Le consentement, c'est enfin le plus grand de tous les tabous car, peut-on encore vraiment parler d'agression lorsque il y a consentement, quelle que soit l'âge de la victime ?
« Quelle preuve tangible avais-je de mon existence, étais-je bien réelle ? Pour en être certaine, j’avais commencé par ne plus manger. À quoi bon m’alimenter ? Mon corps était fait de papier, dans mes veines ne coulait que de l’encre, mes organes n’existaient pas. Autour de moi, la ville, brumeuse, féerique, se muait en décor de cinéma. Tout était faux autour de moi et je ne faisais pas exception. » EXTRAIT
Une façon de faire bouger les lignes profondément
Lorsque Sébastien Davis a découvert ce livre pour la première fois, il a immédiatement su qu’il tenait entre ces mains quelque chose de différent. Pas une vengeance, pas une complainte « une façon de donner une riposte artistique à un traumatisme effroyable ».
« Quand la loi des hommes fait défaut, c’est par l’art qu’il faut agir. L’art est nécessaire à l’humanité car il nous permet de nous observer plus objectivement et de faire bouger les lignes... encore et toujours. Incessamment. Car si nous n’avons pas les yeux grands ouverts, nous ne saurons jamais distinguer le vrai du faux, discerner ce qui est bon pour nous de ce qui nous détruit »
Complice consentante ?
Alors, peut-il y avoir vraiment consentement et discernement à un jeune âge dans ce genre de relation malsaine et inégale ?
D'autant plus quand les présidents de la République sont les garants de moralité des abuseurs d'enfants. Quand les plus grands philosophes se font les avocats du Diable.
Quand les animateurs les plus connus reçoivent avec les honneurs le Loup escorté de son petit Chaperon rouge de service.
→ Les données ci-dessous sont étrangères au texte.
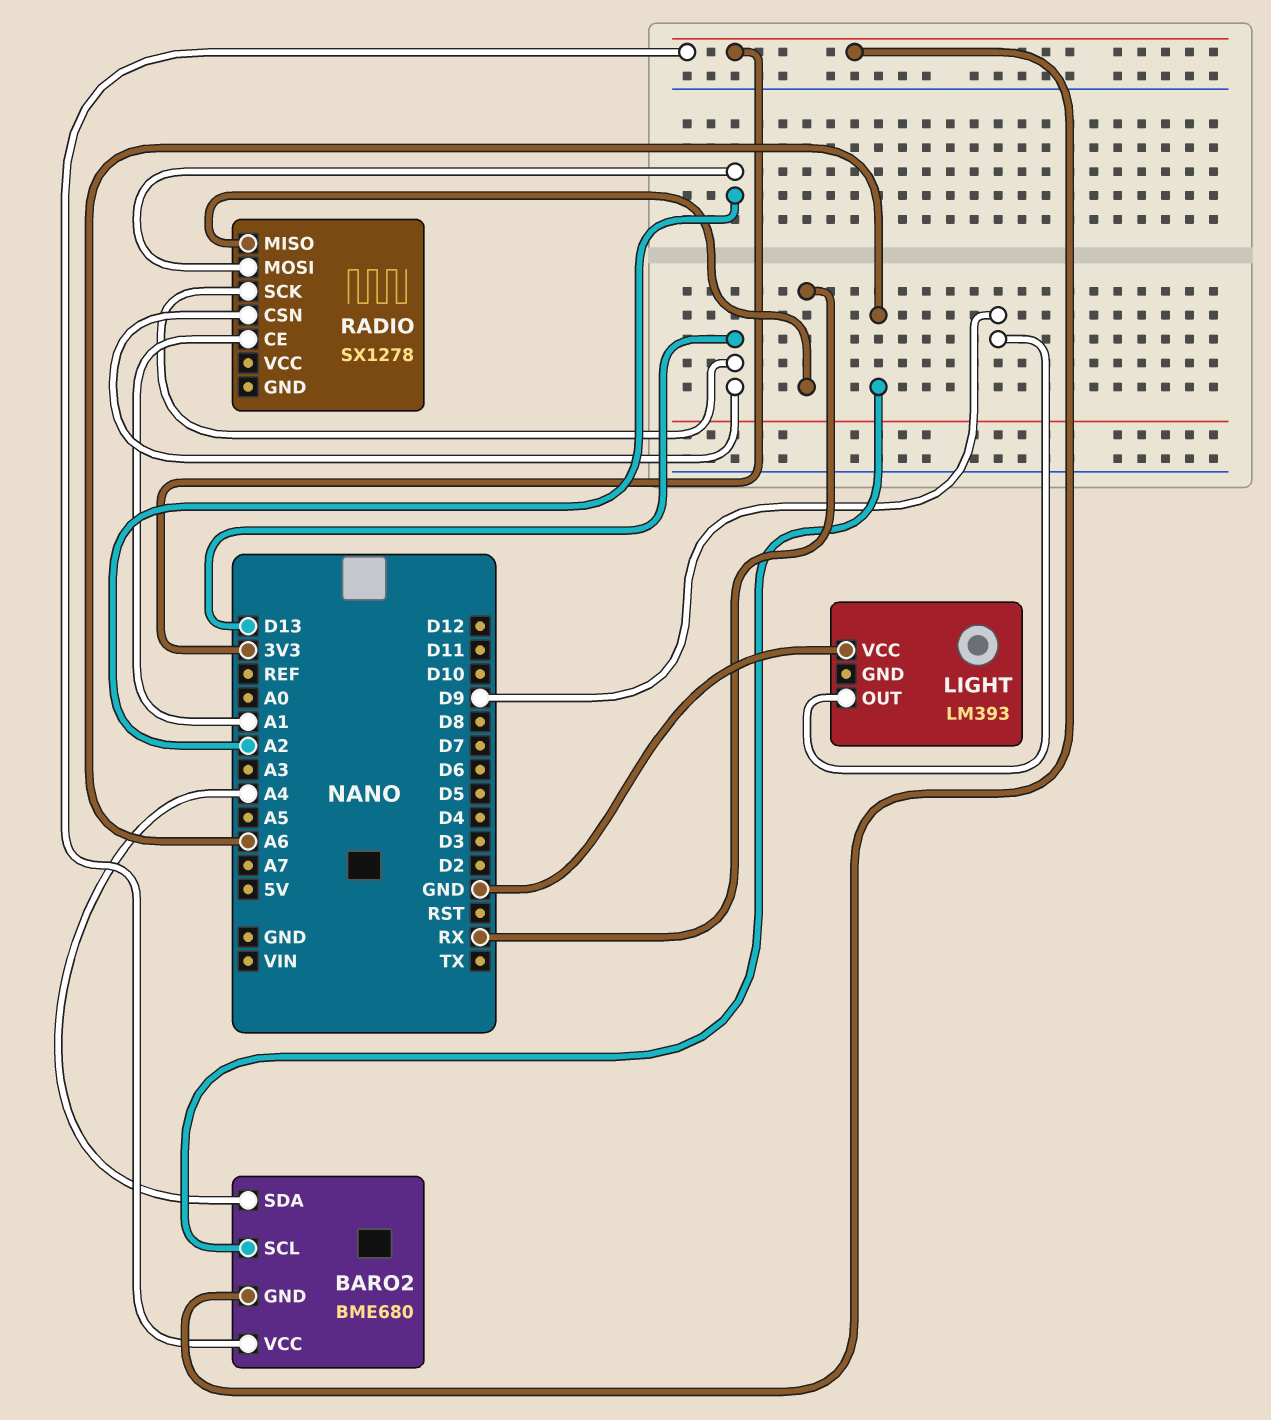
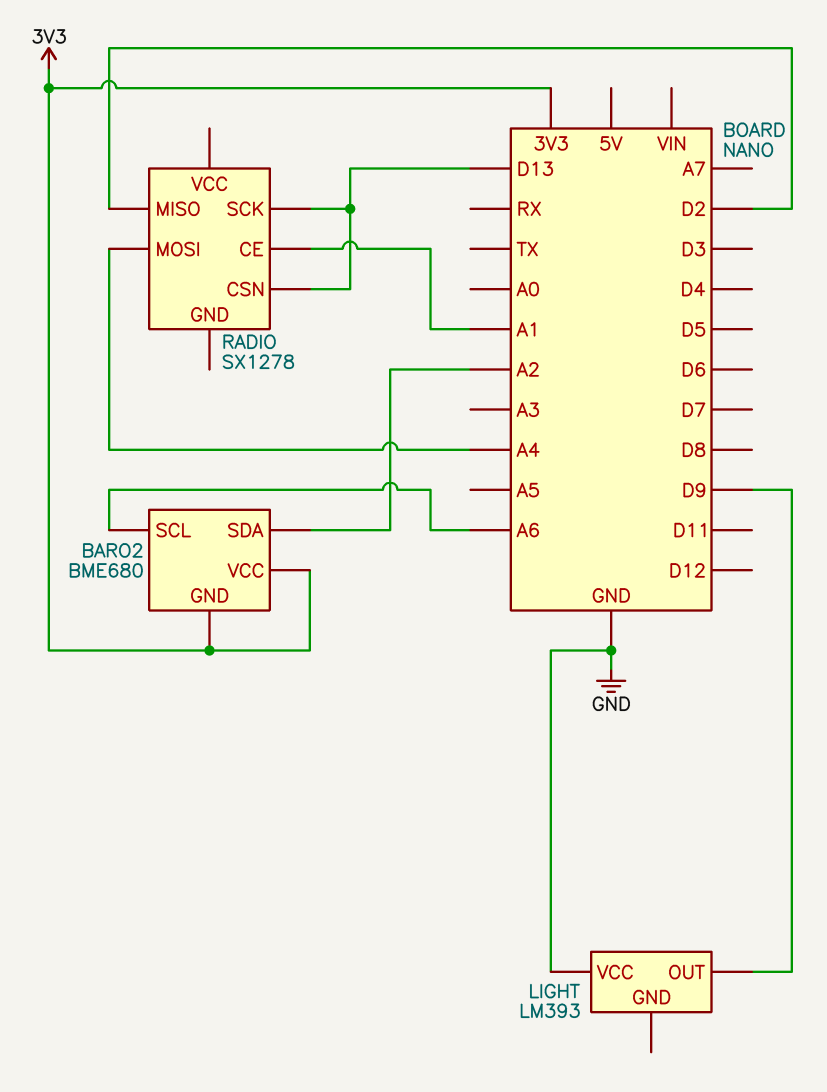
BARO2 pin SDA: A4 -> A2
RADIO pin MISO: RX -> D2
RADIO pin MOSI: A2 -> A4

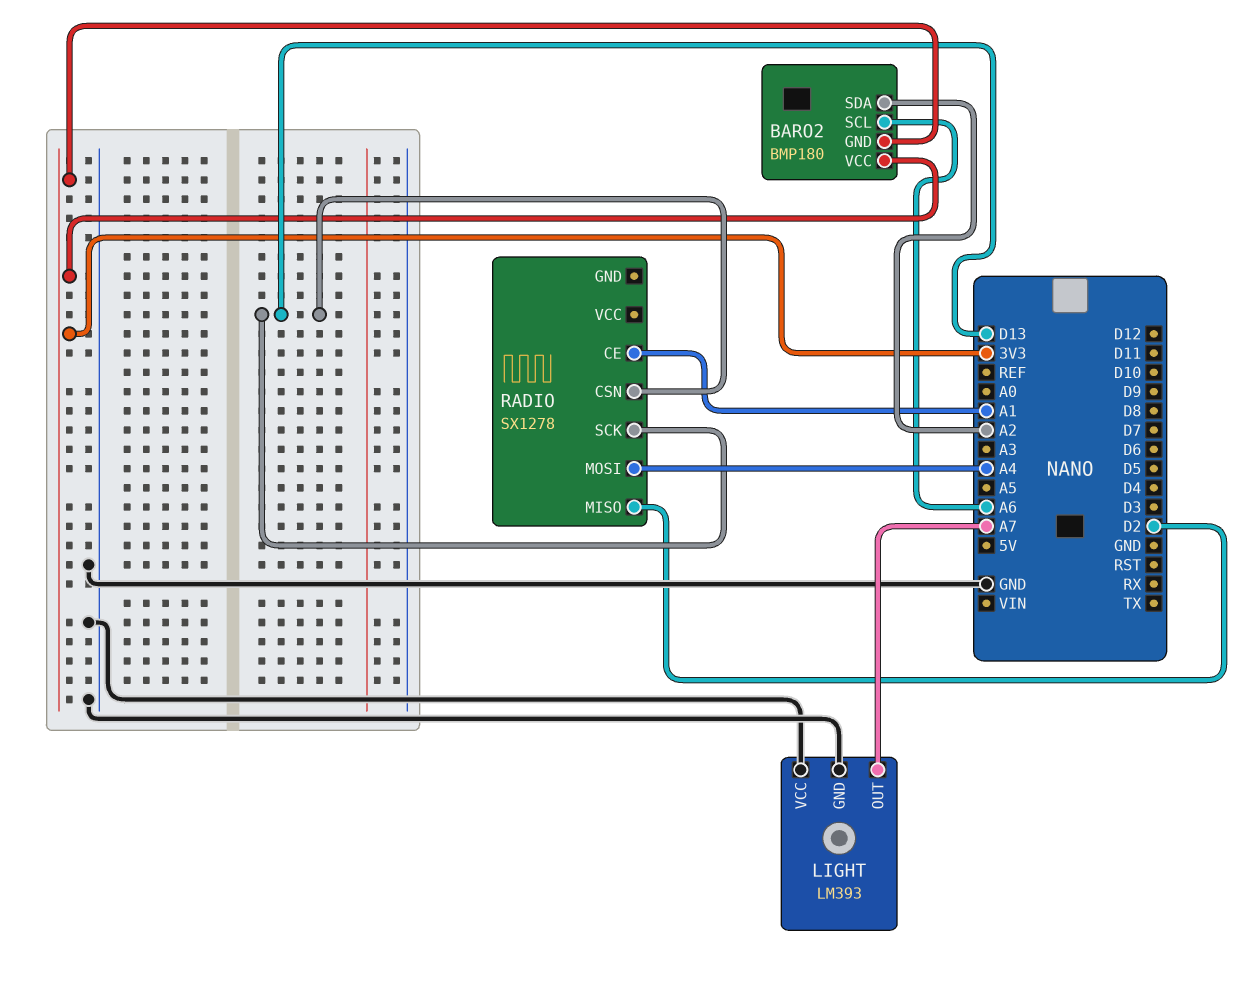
BARO2: BME680 -> BMP180
LIGHT pin GND: none -> GND
LIGHT pin OUT: D9 -> A7

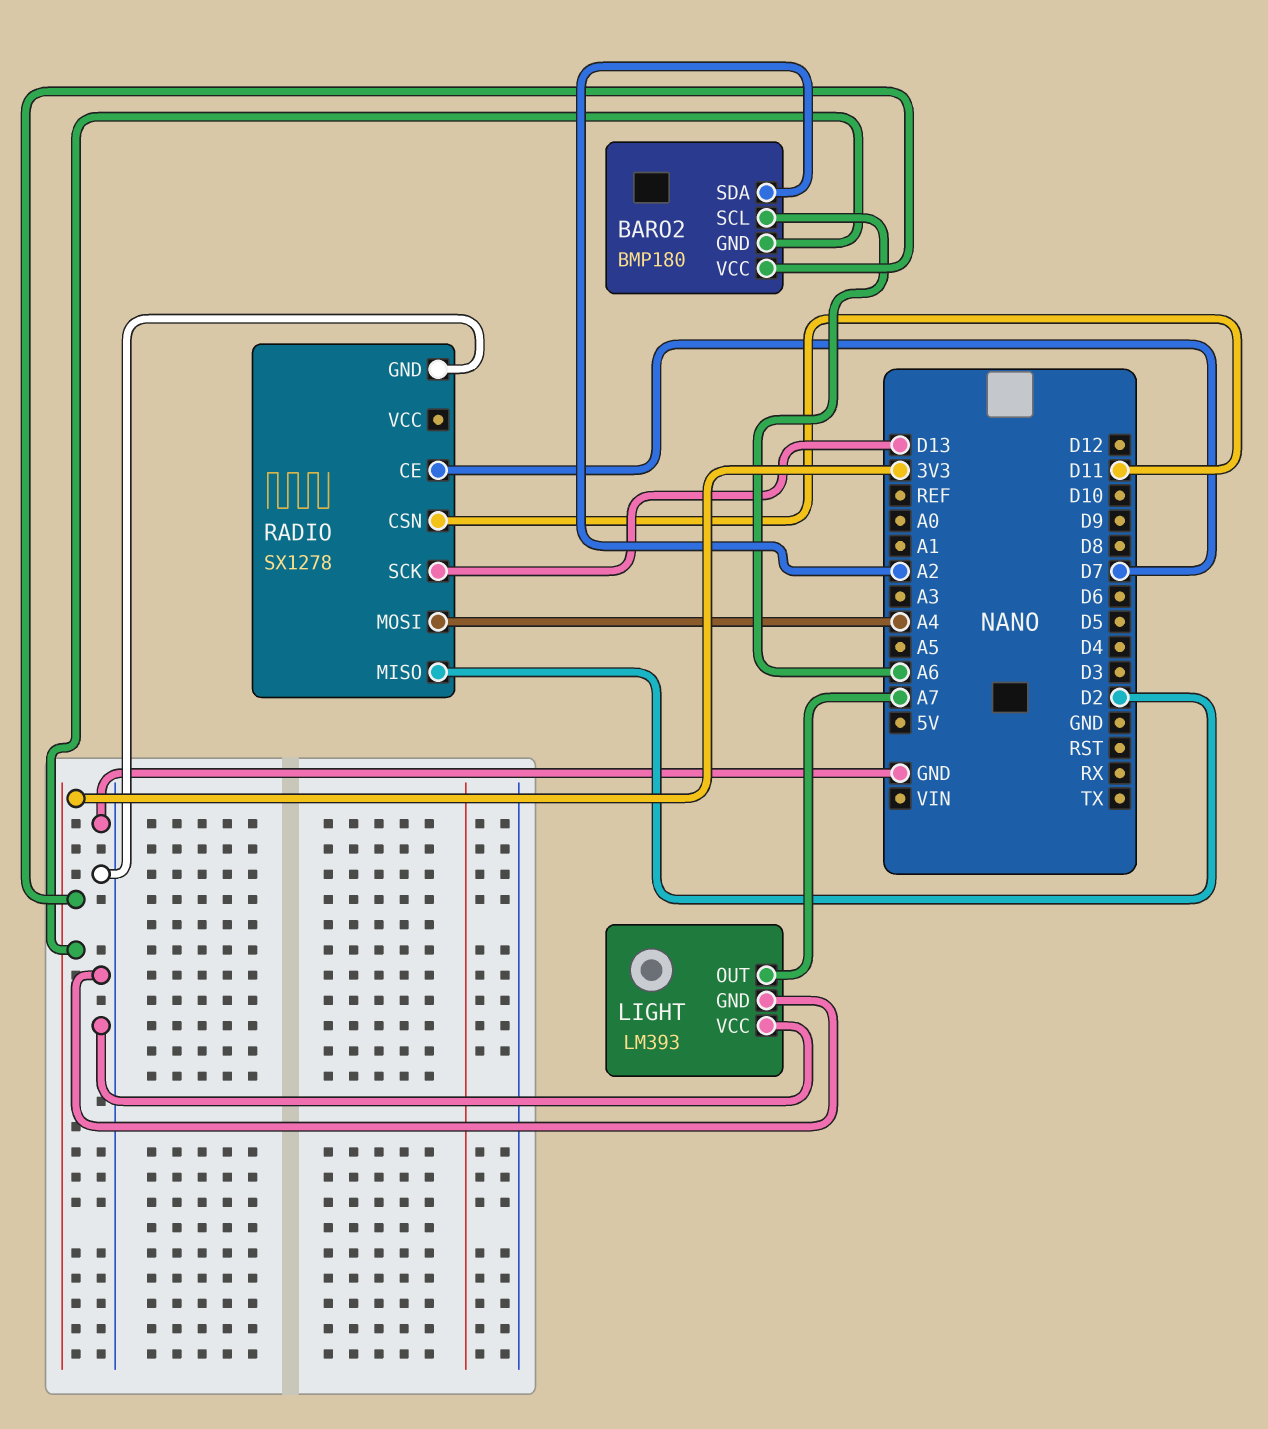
RADIO pin CE: A1 -> D7
RADIO pin CSN: D13 -> D11
RADIO pin GND: none -> GND

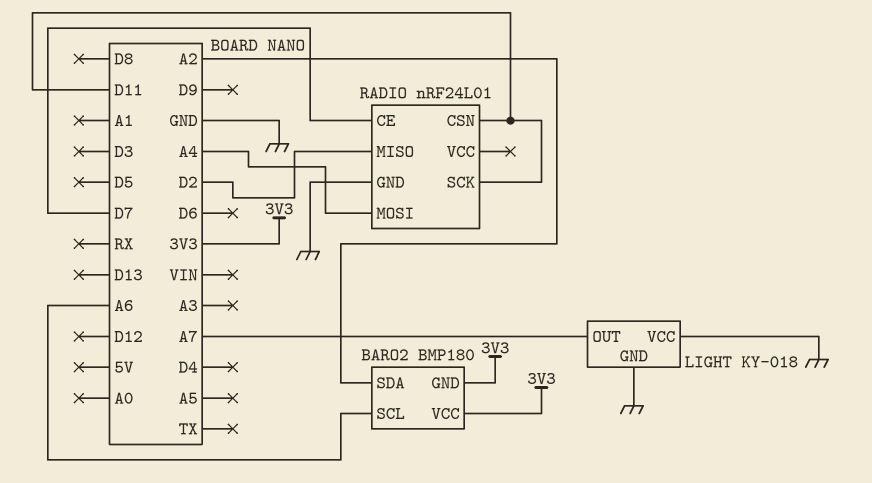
LIGHT: LM393 -> KY-018
RADIO: SX1278 -> nRF24L01
RADIO pin SCK: D13 -> D11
Enfin, quand nous sommes tous le résultat d'une époque (l'après 68) où la libération sexuelle était parfois confrontée aux désirs de certains adultes manipulateurs.
Quoi qu'on en dise. Quoi qu'on en pense. On ne peut pas condamner une victime au nom d'un consentement « Une personne mineure, n’est pas moralement responsable pour la simple raison qu’elle est encore en formation, en développement, et qu’elle n’est pas prête à affronter le monde par elle-même ».
Pour nous, en se rappelant et en écrivant, Vanessa se sert de l'art de l'écriture pour faire ce passage vers le réel. Pour nous, en ressentant, en vivant, en parlant et en dansant, Ludivine, de son côté, se sert de l'Art du théâtre.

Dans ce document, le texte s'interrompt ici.